Years ago, vacuum devices were commonplace in electronic systems. They are still used in high- voltage applications like satellite, radar and other applications.

But various power devices, such as IGBTs and thyristors, have displaced vacuum electronics. Devices based on silicon carbide (SiC) and gallium nitride (GaN) provide better performance.

Researchers from MIT others have found ways to extend vacuum devices. At IEDM, an MIT-led team will describe a silicon vacuum transistor operating at ~40 kV.

“Such a high voltage level is normally reserved for wide-bandgap materials like SiC and GaN,” according to an IEDM abstract from researchers. “The proof-of-concept device consists of a gated field emission array or FEA (i.e., an electron source), a vacuum drift region and a metal anode. Electrons are emitted from the gated field emission array into the vacuum through tunneling and are collected at the anode. The vacuum determines the transport properties and the high-voltage isolation.”

Vacuum transistors are suitable for a range of high-power and high-frequency applications as well next-generation X-ray sources.

3D ICs
At IDEM, ARM and GlobalFoundries will describe a new 3D IC technology and test vehicle. (Go to the link and then look for paper 15.1, entitled “A High-Density Logic-on-Logic 3DIC Design Using Face-to-Face Hybrid Wafer-Bonding on 12nm FinFET Process,” S. Sinha et al, Arm-GLOBALFOUNDRIES.)

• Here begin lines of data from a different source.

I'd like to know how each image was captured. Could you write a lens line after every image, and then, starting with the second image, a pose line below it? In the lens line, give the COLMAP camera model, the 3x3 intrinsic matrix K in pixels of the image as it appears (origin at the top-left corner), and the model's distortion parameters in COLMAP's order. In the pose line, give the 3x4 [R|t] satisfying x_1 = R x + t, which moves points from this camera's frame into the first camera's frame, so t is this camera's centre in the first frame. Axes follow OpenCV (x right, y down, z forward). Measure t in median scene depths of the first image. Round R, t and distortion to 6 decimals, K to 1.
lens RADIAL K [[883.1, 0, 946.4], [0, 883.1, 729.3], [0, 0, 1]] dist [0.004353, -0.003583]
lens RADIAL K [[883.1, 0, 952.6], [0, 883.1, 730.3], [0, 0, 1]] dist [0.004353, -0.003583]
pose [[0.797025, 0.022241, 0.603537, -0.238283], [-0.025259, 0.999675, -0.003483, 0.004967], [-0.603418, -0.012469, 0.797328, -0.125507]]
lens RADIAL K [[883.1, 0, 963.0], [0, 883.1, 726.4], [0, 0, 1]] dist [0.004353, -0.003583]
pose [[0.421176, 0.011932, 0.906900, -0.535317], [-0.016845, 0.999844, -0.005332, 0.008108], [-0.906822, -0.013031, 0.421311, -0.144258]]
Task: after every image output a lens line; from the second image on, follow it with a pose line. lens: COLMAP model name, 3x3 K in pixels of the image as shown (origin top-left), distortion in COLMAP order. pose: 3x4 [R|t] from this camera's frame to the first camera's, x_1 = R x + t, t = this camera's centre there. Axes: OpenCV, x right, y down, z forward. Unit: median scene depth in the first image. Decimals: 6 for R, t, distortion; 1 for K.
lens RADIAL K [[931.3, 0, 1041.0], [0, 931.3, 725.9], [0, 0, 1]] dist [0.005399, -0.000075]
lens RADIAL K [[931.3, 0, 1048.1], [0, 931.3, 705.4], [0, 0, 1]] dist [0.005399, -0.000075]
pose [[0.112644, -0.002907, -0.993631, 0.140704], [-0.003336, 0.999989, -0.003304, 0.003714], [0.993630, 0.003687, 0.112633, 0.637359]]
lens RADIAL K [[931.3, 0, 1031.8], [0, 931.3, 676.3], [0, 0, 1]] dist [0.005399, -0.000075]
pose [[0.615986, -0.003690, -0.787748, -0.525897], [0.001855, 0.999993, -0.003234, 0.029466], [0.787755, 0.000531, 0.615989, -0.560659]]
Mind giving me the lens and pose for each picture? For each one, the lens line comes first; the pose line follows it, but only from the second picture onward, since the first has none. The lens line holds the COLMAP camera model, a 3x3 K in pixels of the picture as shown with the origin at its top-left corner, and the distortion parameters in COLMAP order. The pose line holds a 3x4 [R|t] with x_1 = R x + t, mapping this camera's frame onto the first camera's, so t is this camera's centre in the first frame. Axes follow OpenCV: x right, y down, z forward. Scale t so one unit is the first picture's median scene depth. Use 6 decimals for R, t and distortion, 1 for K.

The technology is based on a face-to-face wafer-bonding technology with 5.76µm-pitch 3D connections and 12nm finFET devices.

The technology and its “cache-coherent interconnect mesh (to allow synchronized operations in each layer) operated at up to 2.4GHz, with 10x lower bandwidth density (3.4 TB/s/mm2) and energy usage (0.02 pJ/bit) versus state-of-the-art 2.5D/3D bump-based technologies,” according to the IEDM abstract.